((

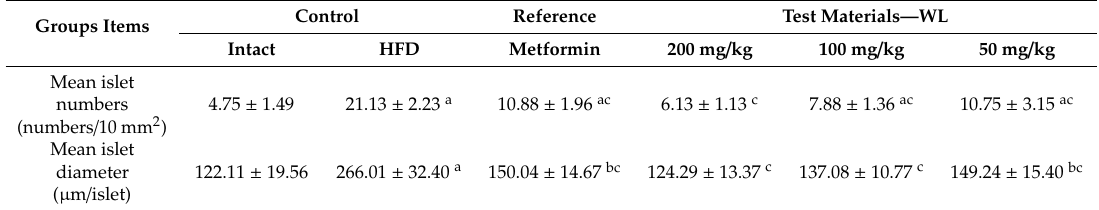
Table 7. Changes in pancreatic islet numbers and mean diameters in NFD or HFD supplied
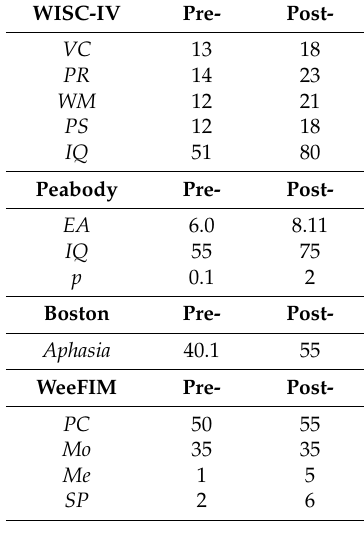
Table 1. Scores obtained in the different areas of stimulation, at admission (Pre-) and before discharge (Post-). Neurostimulation (WISC-IV test): VC = verbal comprehension; PR = perceptual reasoning; WM = working memory; PS = processing speed; IQ = intelligence quotient score.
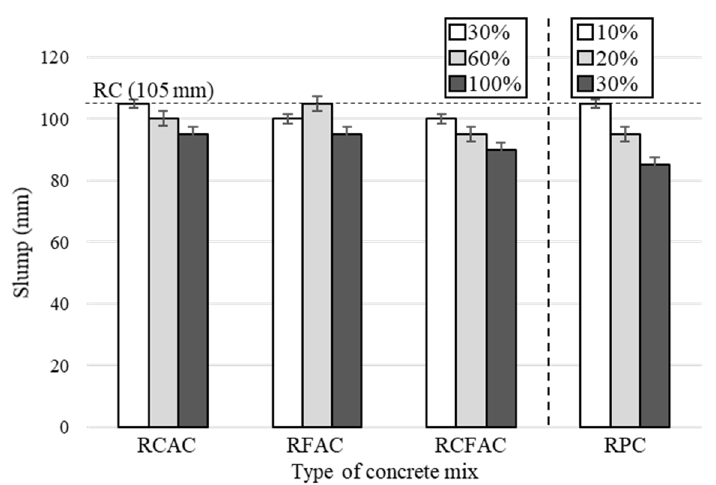
Figure 2. Slump test of concrete mixes made of recycled aggregates and recycled powder.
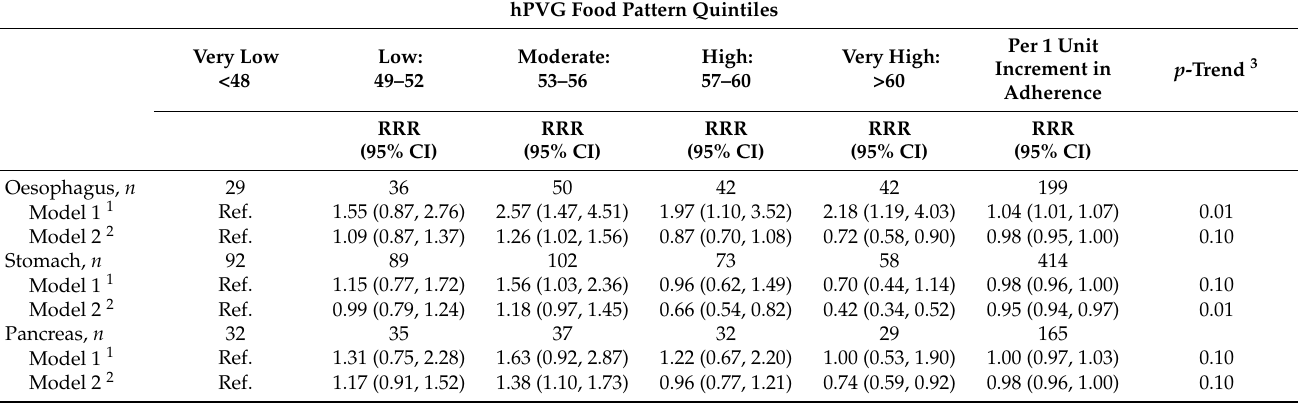
Table 4. Association between adherence to healthful PVG food pattern in quintiles and continuous (per 1 unit) and oesophageal, stomach, and pancreas cancer in participants of the PANESOES study ( n = 1233).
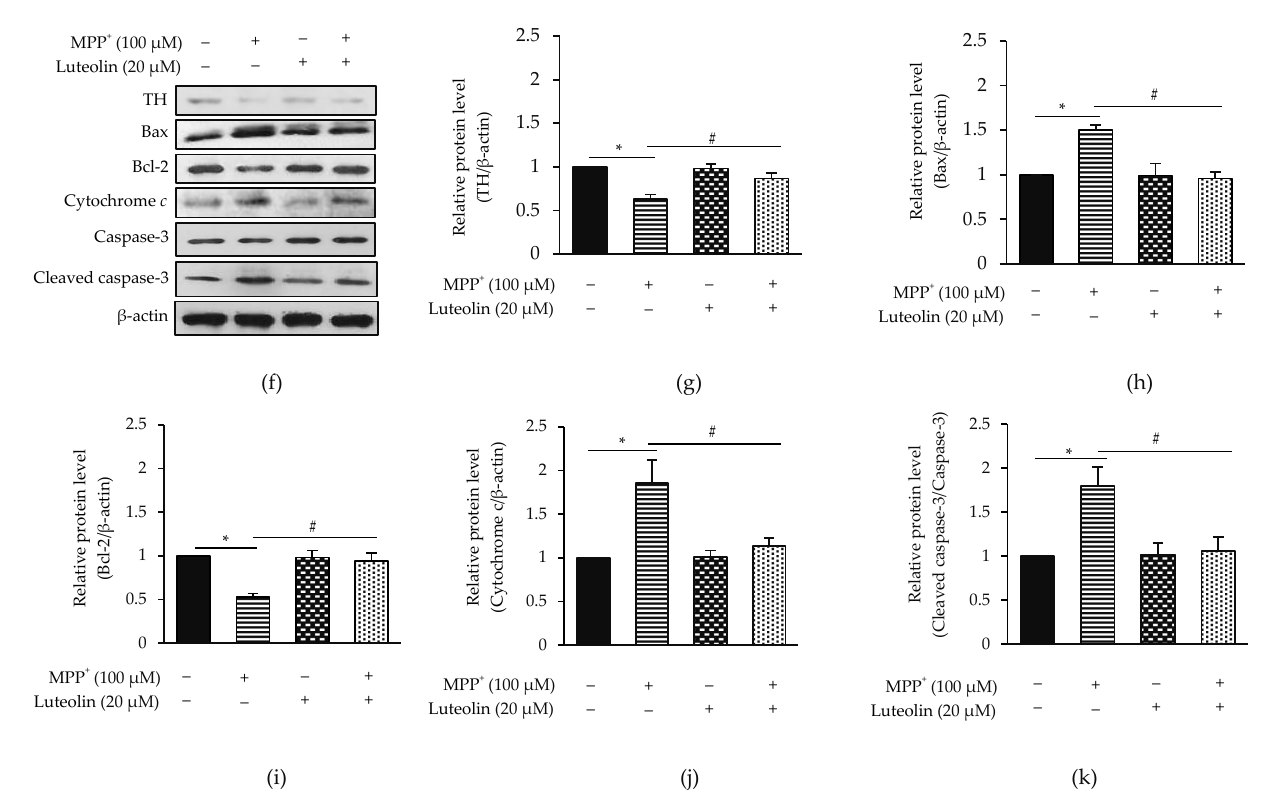
Figure 2. Luteolin alleviate MPP + -induced apoptosis in SH-SY5Y cells. Cells were pre-treated with 20 µ M luteolin for 1 h, followed by 100 µ M MPP + for 24 h. After 24 h, apoptotic cells were evaluated by Hoechst 33342 staining, Annexin V-FITC/7-ADD staining and western blotting. ( a ) Stained cells with Hoechst 33342. Nuclear condensation and nuclear fragmentation were observed under fluorescence microscope (20 × ). Bar graph represented percentage of apoptotic nuclei. ( b ) Stained cells with Annexin V-FITC/7-ADD and flow cytometry was then applied for identifying apoptotic cells. Bar graph represents the percentage of apoptotic cells. ( c , f ) Expressions of α -synuclein, TH, Bax, Bcl-2, cytochrome c, capase-3 and cleaved caspase-3 were measured by western blot analysis. Quantification of ( d , e ) α -synuclein ( g ) TH, ( h ) Bax, ( i ) Bcl-2, ( j ) cytochrome c and ( k ) cleaved caspase-3/capase-3 was shown in the bar graph. Data were normalized using β -actin as control. Results are shown as mean ± SD for triplicated independent experiments. Differences are statistically significant at * p < 0.05 versus the control group and # p < 0.05 versus the MPP + group.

))

What is needed: The word is "test". Copy every line above where it appears.

Output for this exercise:
Table 1. Scores obtained in the different areas of stimulation, at admission (Pre-) and before discharge (Post-). Neurostimulation (WISC-IV test): VC = verbal comprehension; PR = perceptual reasoning; WM = working memory; PS = processing speed; IQ = intelligence quotient score.
Figure 2. Slump test of concrete mixes made of recycled aggregates and recycled powder.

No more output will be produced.